Rafael sembla égaré lorsqu'il sentit les pattes avant de Delilah posée sur ses jambes. Ce n'est qu'en posant son regard sur la créature qu'il sentit qu'il se tenait au bord du précipice. Il réussit à décrocher une main de son genou et la porta faiblement contre la tête de la demoiselle qui témoignait silencieusement de sa présence et l'aidait ainsi à rester avec eux.

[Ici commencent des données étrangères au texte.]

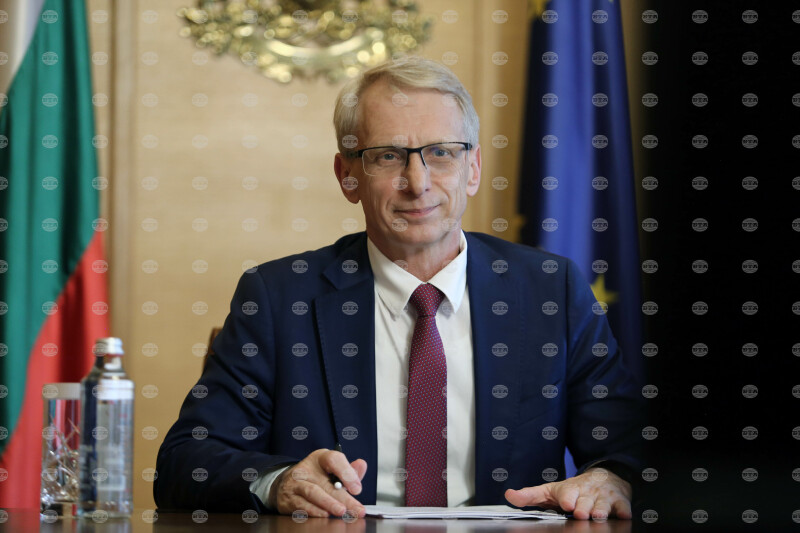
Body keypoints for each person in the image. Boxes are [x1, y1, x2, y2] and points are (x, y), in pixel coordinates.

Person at [155, 57, 641, 520]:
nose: (418, 181)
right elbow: (186, 460)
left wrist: (613, 478)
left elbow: (632, 446)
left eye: (441, 153)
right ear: (348, 176)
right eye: (388, 156)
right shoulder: (280, 297)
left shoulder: (550, 291)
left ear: (472, 169)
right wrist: (280, 481)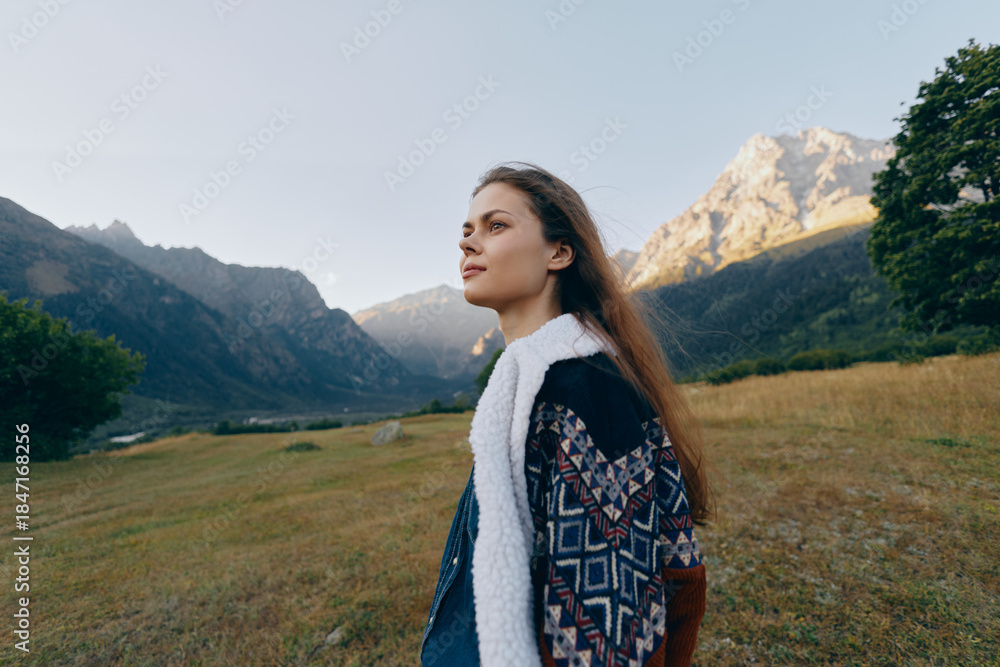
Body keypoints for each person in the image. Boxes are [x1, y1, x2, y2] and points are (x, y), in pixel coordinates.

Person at [420, 162, 717, 666]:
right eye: (466, 231)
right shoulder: (539, 382)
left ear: (558, 252)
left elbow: (611, 631)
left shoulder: (584, 390)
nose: (468, 244)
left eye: (495, 226)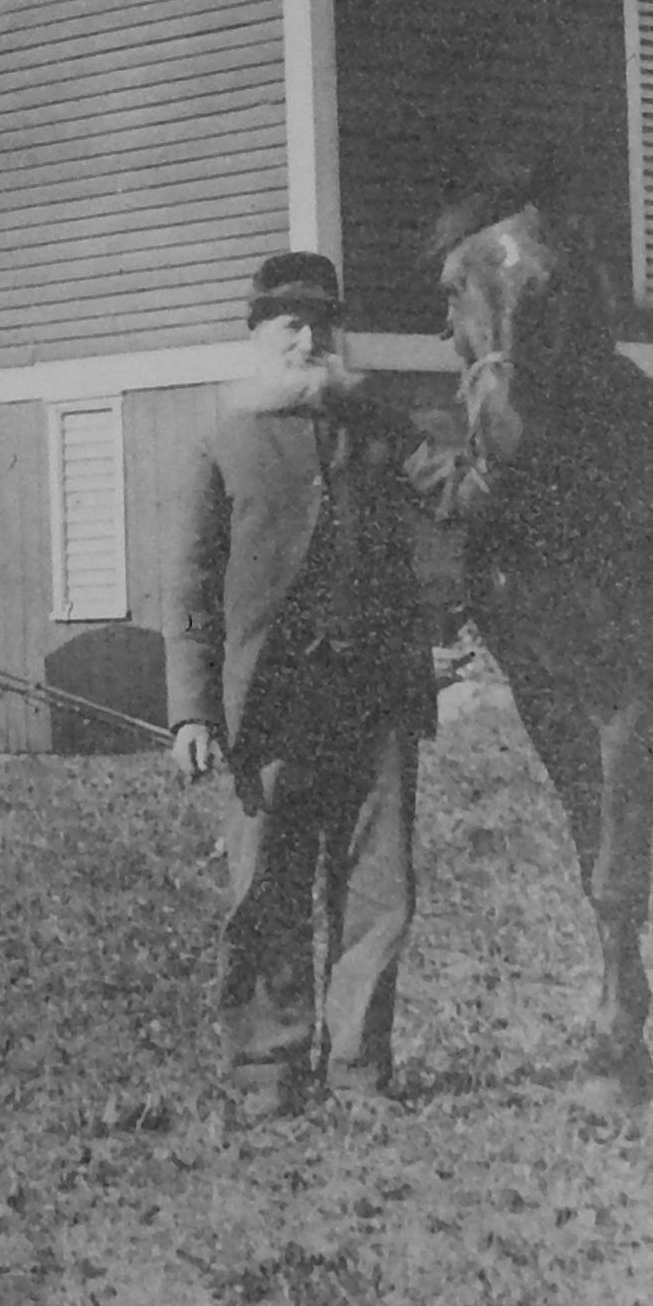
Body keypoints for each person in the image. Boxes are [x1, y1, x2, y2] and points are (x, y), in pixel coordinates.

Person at [170, 248, 445, 1116]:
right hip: (273, 709)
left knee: (377, 890)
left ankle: (360, 1071)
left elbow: (455, 492)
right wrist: (191, 713)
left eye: (323, 322)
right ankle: (265, 1072)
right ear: (258, 336)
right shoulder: (222, 445)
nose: (309, 338)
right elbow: (189, 591)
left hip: (376, 699)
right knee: (268, 892)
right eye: (291, 322)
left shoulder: (381, 430)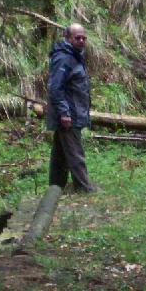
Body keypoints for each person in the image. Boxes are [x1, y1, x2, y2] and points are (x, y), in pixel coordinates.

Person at [47, 23, 96, 193]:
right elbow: (55, 88)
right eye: (77, 37)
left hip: (72, 113)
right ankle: (84, 188)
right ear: (68, 38)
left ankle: (55, 187)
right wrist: (65, 113)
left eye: (83, 38)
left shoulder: (74, 56)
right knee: (75, 154)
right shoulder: (64, 58)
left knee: (60, 155)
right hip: (69, 115)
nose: (81, 40)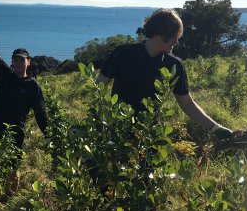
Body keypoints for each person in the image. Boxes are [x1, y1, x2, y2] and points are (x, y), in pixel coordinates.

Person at [98, 8, 234, 140]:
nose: (176, 42)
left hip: (148, 136)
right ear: (158, 33)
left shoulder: (174, 65)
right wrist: (99, 124)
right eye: (173, 36)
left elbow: (187, 103)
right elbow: (98, 88)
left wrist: (214, 128)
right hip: (116, 133)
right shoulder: (122, 54)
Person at [0, 18, 48, 150]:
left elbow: (40, 113)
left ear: (28, 62)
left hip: (15, 133)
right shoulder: (5, 74)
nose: (18, 63)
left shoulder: (33, 86)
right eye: (15, 60)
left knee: (13, 164)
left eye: (21, 60)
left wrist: (49, 134)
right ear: (12, 62)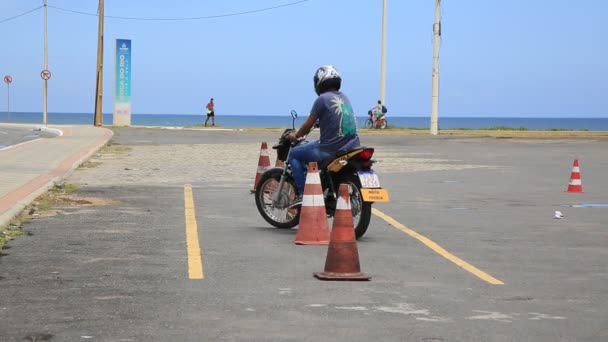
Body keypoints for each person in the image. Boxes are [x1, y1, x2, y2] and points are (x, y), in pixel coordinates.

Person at [287, 65, 360, 202]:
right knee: (314, 146)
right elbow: (337, 118)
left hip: (331, 150)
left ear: (319, 82)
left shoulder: (322, 99)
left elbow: (307, 125)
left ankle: (305, 195)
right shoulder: (344, 97)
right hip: (352, 147)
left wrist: (295, 136)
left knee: (295, 154)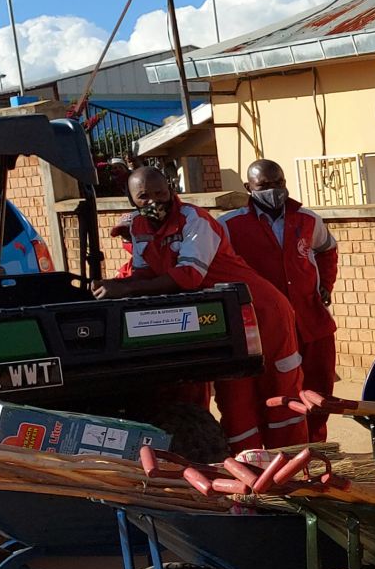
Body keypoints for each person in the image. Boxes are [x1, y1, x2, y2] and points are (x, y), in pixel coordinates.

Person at [95, 166, 305, 451]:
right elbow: (143, 274)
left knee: (279, 396)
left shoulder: (195, 220)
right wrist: (115, 285)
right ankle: (251, 472)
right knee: (235, 399)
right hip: (225, 320)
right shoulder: (138, 228)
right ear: (131, 199)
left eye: (160, 192)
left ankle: (292, 466)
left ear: (171, 189)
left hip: (263, 311)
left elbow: (189, 275)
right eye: (144, 196)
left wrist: (127, 288)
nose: (154, 201)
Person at [220, 160, 340, 443]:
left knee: (319, 392)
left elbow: (327, 250)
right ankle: (283, 454)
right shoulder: (229, 225)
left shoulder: (308, 219)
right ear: (249, 188)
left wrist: (325, 286)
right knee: (277, 396)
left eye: (279, 183)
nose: (274, 191)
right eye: (264, 186)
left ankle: (317, 448)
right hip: (267, 329)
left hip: (312, 322)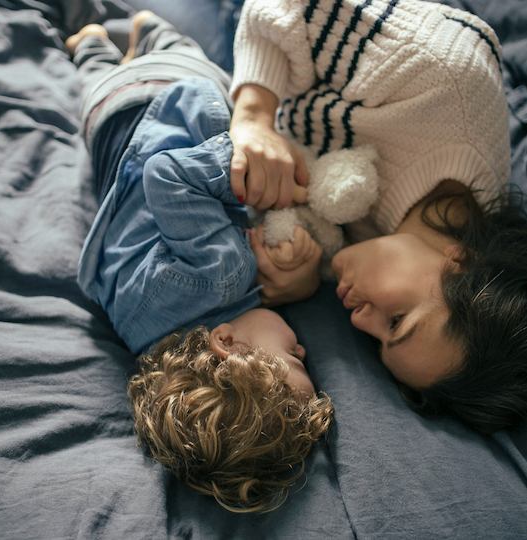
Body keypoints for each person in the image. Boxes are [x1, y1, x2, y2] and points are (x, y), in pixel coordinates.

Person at [228, 0, 527, 433]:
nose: (360, 319)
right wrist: (253, 117)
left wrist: (307, 277)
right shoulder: (439, 75)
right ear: (462, 262)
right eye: (397, 322)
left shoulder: (399, 244)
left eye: (378, 341)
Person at [67, 12, 333, 512]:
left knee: (182, 51)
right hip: (102, 121)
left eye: (296, 359)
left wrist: (247, 171)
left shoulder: (222, 274)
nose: (302, 345)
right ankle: (91, 44)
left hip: (158, 98)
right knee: (95, 65)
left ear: (227, 342)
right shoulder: (148, 347)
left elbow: (166, 175)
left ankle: (146, 28)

▬ " Lo siento. " Ce murmure était tout aussi bien adressé à Delilah qui faisait de son mieux pour exposer sa sérénité même s'il devinait son angoisse, qu'à leurs amis qu'il avait la sensation d'avoir oublié un instant. Sa main affaiblie par la tension caressa maladroitement le pelage de la demoiselle alors qu'un sourire fatigué se posait sur son visage. Plus il prenait conscience de l'état que lui assenait la tension de son corps plus il sentait ses démons vaciller sous le poids de cette fatigue alors il s'accrocha doucement à cette dernière, préférant cette faiblesse à l'épreuve de la crispation extrême. Dans un soupire il se laissa tomber contre le dossier, offrant ainsi à Delilah la possibilité de se rouler en boule sur ses genoux. Chose que la demoiselle fit aussitôt avant de tourner sa tête vers Kaya qu'elle n'oubliait pas entre les démons de Rafael. " Ce n'est pas beau à voir hermano. Ils sont tous devenu fous... " Il lui était plus simple d'évoquer ce sujet à l'état de loque sur ce canapé plutôt qu'en luttant contre son corps. Il avait même peine à voir dans sa mémoire cette chasse aux sorcières dont il avait lui-même été la proie, c'était probablement là la manière la plus productive pour tenir cette conversation même si elle emmêlait ses pensées dans un brouillard opaque. " Et toi ? Tu me racontes pourquoi tu n'en mènes pas plus large dans ta belle vie d'americano ? " C'est avec un sourire lasse mais plus apaisé que Rafael laissa tomber son visage sur le côté pour observer Kyllian. Parce qu'il devait avouer que s'il devait s'épuiser dans cette bataille de mots et de souvenir pour lui répondre il aimerait ne pas être le seul à exorciser ses démons en cette belle soirée de retrouvailles.